TO DO: Your answer must be an exact transcription of every record below, with the pictures omitted.

INPUT:
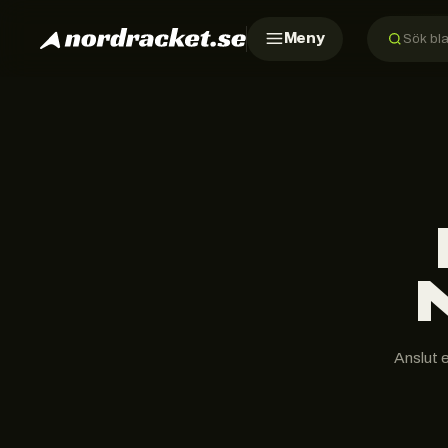
Meny
Anslut 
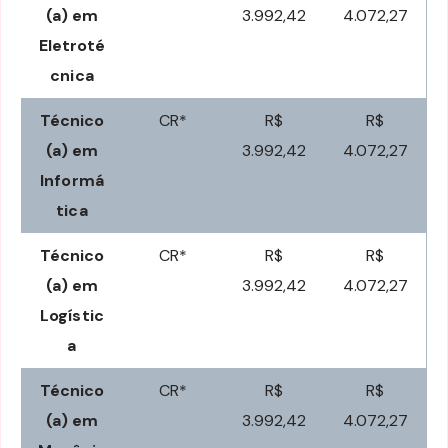
(a) em
3.992,42
4.072,27
Eletroté
cnica
Técnico
CR*
R$
R$
(a) em
3.992,42
4.072,27
Informá
tica
Técnico
CR*
R$
R$
(a) em
3.992,42
4.072,27
Logístic
a
Técnico
CR*
R$
R$
(a) em
3.992,42
4.072,27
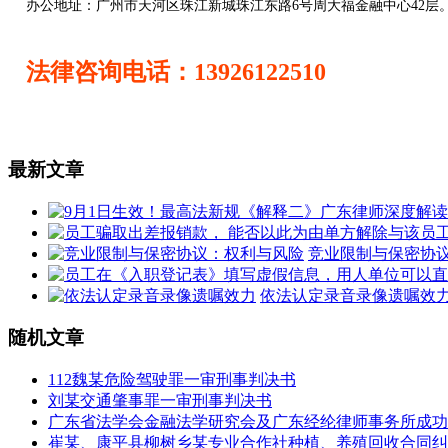
办公地址：
广州市天河区珠江新城珠江东路6号周大福金融中心42层
法律咨询电话：13926122510
最新文章
竞业限制与保密协
依法认定录音录像遗嘱效
随机文章
112魏某危险驾驶罪一审刑事判决书
刘某交通肇事罪一审刑事判决书
广东省法学会金融法学研究会及广东经纶律师事务所成功
崔某、康平县柳树乡某专业合作社种植、养殖回收合同纠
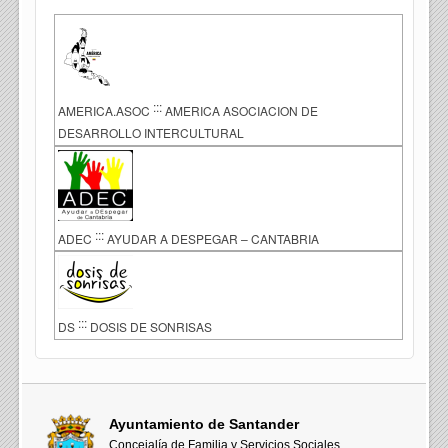
:::
AMERICA.ASOC
AMERICA ASOCIACION DE
DESARROLLO INTERCULTURAL
:::
ADEC
AYUDAR A DESPEGAR – CANTABRIA
:::
DS
DOSIS DE SONRISAS
Ayuntamiento de Santander
Concejalía de Familia y Servicios Sociales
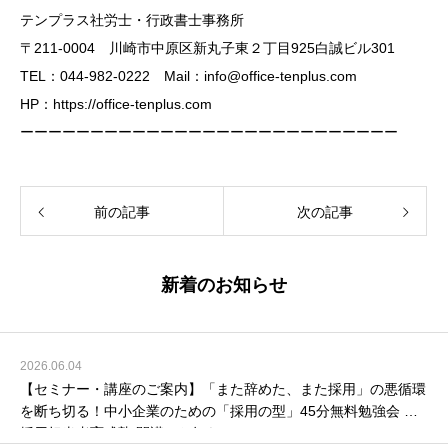
テンプラス社労士・行政書士事務所
〒211-0004 川崎市中原区新丸子東２丁目925白誠ビル301
TEL：044-982-0222 Mail：
info@office-tenplus.com
HP：
https://office-tenplus.com
ーーーーーーーーーーーーーーーーーーーーーーーーーーー
前の記事
次の記事
新着のお知らせ
2026.06.04
【セミナー・講座のご案内】「また辞めた、また採用」の悪循環
を断ち切る！中小企業のための「採用の型」45分無料勉強会 ＆
採用担当者育成塾 開講のお知らせ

OUTPUT FOR THIS EXERCISE:
Meny
Anslut 
(a) em
3.992,42
4.072,27
Eletroté
cnica
Técnico
CR*
R$
R$
(a) em
3.992,42
4.072,27
Informá
tica
Técnico
CR*
R$
R$
(a) em
3.992,42
4.072,27
Logístic
a
Técnico
CR*
R$
R$
(a) em
3.992,42
4.072,27
办公地址：
广州市天河区珠江新城珠江东路6号周大福金融中心42层
法律咨询电话：13926122510
最新文章
竞业限制与保密协
依法认定录音录像遗嘱效
随机文章
112魏某危险驾驶罪一审刑事判决书
刘某交通肇事罪一审刑事判决书
广东省法学会金融法学研究会及广东经纶律师事务所成功
崔某、康平县柳树乡某专业合作社种植、养殖回收合同纠
:::
AMERICA.ASOC
AMERICA ASOCIACION DE
DESARROLLO INTERCULTURAL
:::
ADEC
AYUDAR A DESPEGAR – CANTABRIA
:::
DS
DOSIS DE SONRISAS
Ayuntamiento de Santander
Concejalía de Familia y Servicios Sociales
テンプラス社労士・行政書士事務所
〒211-0004 川崎市中原区新丸子東２丁目925白誠ビル301
TEL：044-982-0222 Mail：
info@office-tenplus.com
HP：
https://office-tenplus.com
ーーーーーーーーーーーーーーーーーーーーーーーーーーー
前の記事
次の記事
新着のお知らせ
2026.06.04
【セミナー・講座のご案内】「また辞めた、また採用」の悪循環
を断ち切る！中小企業のための「採用の型」45分無料勉強会 ＆
採用担当者育成塾 開講のお知らせ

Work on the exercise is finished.